The actors are all doing the best work they can, but they haven’t been directed or scripted to do much more than the bare minimum. Even when the film becomes something slightly more sprawling in the final third (building towards a sequel-baiting conclusion that’s the least interesting and inventive option of the three outcomes listed above), the climax turns out to be as plodding and obvious as the opening segment, only without the interest of watching a world coming into sharper focus. Just as I Am Mother should be getting more interesting, it becomes more predictably disappointing. It’s a film that works very hard at trying to convince viewers that they’re watching a heady sci-fi magnum opus, but it’s really just a barely passable B-movie with a healthy coat of varnish slapped onto it.
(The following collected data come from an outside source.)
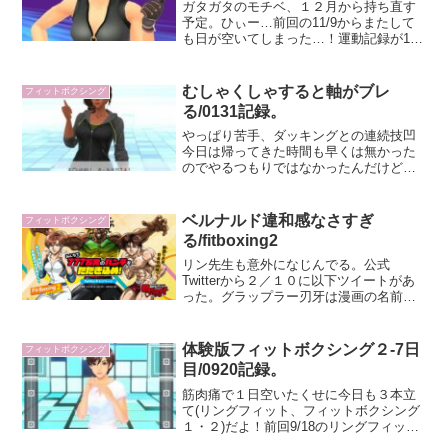
ガタガタのモチベ、１２月から持ち直す
予定。ひぃー…前回の11/9からまたして
も日が空いてしまった…！運動記録が11
月まだ２回目だなんて…！週２どころか
月２はまずい頻度だけど、出社が続いて
いて平日帰ってからは結構しんどいモー
むしゃくしゃすると軸がブレ
フィットボクシング
ド。天気が良いから...
る/0131記録。
やっぱり苦手、ダッキングとの連続技凹
今日は帰ってきた時間も早くは無かった
のでやるつもりではなかったんだけど、
仕事でどうにもこうにも出鼻くじかれる
というかやる気を削がれる事項が発生し
てむしゃくしゃしていたのもあって、ご
ベルナルド違和感なさすぎ
フィットボクシング
飯炊いている間にスタート...
る/fitboxing2
リン先生も意外になじんでる。公式
Twitterから２／１０に以下ツイートがあ
った。グラップラー刃牙は漫画の名前と
して知っていたが、続編タイトルがいく
つもあることは知らなかった。（アニメ
のドラゴンボールみたいに後ろにZとか、
体験版フィットボクシング２-7日
フィットボクシング
つくのかなと…。）...
目/0920記録。
筋肉痛で１日空いたくせに今日も３本立
て(リングフィット、フィットボクシング
１・２)だよ！前回9/18のリングフィット
アドベンチャーでジョー・ワンの腕スキ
I Am Mother isn’t so much a memorable debut for Sputore as a feature filmmaker, but it’s an effective enough calling card. It’s a damn fine demo reel. It looks outstanding, particularly the robot, which is less impressive in how it looks (think about the next logical evolutionary step for cinematic bots after Short Circuit’s Johnny 5 and Neill Blomkamp’s Chappie, only with a face that looks like a digital projector tipped onto its side) and more captivating in terms of its movement. I Am Mother is a triumph for the technical departments, and one that those craftspeople should happily put on their resumes. As for the actors, one will likely forget they were even in the film, no matter how hard they’re trying to make I Am Mother work. I would say that I Am Mother is a disappointment, but there’s not even much to be let down by here. The visuals will remain long after the movie ends, but you’ll be hard pressed to remember much of anything else.
I Am Mother is available for streaming on Netflix starting Friday, June 7, 2019.